To amp up the flavor a bit, we had these asparagus spears soaking for a couple of hours in a simple marinade involving, but not limited to: Olive oil, salt, pepper, and balsamic vinegar.
Roast the asparagus over direct heat for a couple of minutes, rolling them like a batch of hot dogs for even cooking, until your desired tenderness is reached, and then tuck them back opposite the hot coals, keeping the fish company for the rest of the cook. Speaking of, you’ll want to flip the fish fillets according to your pit master instincts. Do what you need to do. It’s a rather quick cooking meal, unfortunately. Maybe 15 minutes at most. Denying the pit keeper the much coveted down time for the all-important business of drawing a lovely beverage and watching the clouds idle past a pastel sky.
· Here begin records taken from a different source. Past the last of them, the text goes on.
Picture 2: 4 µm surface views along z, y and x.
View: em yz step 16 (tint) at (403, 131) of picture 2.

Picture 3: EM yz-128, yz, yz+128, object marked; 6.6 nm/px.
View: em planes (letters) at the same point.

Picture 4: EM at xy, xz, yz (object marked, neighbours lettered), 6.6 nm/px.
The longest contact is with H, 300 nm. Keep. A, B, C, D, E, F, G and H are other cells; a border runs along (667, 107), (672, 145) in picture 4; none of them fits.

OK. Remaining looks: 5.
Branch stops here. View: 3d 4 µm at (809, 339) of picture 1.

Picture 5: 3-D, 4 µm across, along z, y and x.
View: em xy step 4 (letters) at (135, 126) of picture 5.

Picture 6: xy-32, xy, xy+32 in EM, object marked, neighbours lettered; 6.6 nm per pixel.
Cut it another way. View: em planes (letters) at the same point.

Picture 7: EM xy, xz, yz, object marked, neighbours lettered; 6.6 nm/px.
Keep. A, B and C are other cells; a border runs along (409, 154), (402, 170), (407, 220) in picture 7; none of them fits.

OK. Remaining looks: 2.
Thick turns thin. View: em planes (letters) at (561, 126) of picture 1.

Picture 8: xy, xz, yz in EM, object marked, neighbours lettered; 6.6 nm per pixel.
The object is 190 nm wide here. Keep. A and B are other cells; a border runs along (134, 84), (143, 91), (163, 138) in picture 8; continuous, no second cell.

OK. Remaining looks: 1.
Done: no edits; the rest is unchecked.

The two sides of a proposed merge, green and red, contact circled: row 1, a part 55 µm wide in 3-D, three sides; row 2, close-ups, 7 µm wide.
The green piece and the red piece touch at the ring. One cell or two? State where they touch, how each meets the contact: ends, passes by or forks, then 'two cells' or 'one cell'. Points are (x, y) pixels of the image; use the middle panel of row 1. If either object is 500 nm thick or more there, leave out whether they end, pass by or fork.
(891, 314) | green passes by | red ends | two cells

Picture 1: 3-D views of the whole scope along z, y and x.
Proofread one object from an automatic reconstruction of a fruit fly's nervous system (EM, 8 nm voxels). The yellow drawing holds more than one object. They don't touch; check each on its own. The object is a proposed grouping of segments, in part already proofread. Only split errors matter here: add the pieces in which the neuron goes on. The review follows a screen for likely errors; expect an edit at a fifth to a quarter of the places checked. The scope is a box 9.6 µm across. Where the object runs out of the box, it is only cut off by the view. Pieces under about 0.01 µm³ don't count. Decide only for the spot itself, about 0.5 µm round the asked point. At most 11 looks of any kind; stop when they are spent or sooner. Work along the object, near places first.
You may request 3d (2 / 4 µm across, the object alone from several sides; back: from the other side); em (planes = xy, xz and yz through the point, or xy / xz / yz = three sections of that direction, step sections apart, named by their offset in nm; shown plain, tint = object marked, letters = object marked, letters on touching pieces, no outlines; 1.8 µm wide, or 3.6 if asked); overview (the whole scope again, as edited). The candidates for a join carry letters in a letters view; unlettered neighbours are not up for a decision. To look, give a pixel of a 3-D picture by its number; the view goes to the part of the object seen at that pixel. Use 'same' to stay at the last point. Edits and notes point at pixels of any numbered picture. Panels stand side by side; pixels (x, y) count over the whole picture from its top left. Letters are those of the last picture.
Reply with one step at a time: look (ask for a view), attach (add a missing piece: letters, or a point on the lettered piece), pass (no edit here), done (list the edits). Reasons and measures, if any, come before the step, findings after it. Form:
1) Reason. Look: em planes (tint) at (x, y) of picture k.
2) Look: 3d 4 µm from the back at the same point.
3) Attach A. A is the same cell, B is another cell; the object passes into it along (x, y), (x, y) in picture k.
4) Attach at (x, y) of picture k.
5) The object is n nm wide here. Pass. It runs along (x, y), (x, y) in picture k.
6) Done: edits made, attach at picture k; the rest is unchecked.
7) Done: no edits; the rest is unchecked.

But I guess that is what ribs are for. Anyways, when the fish flakes easily with a fork, your dinner is done. Plate up thy spoils at hand, and commence with what you do best! Amen.
Blackened Mahi-mahi sided with marinated Asparagus hot off the grill. Man! Can you taste it! So if you’re looking for something sort of fishy for your next BBQ, and lack the angling mojo to catch your own, try this one out for sure. You shan’t go wrong. Nor be fish hungry.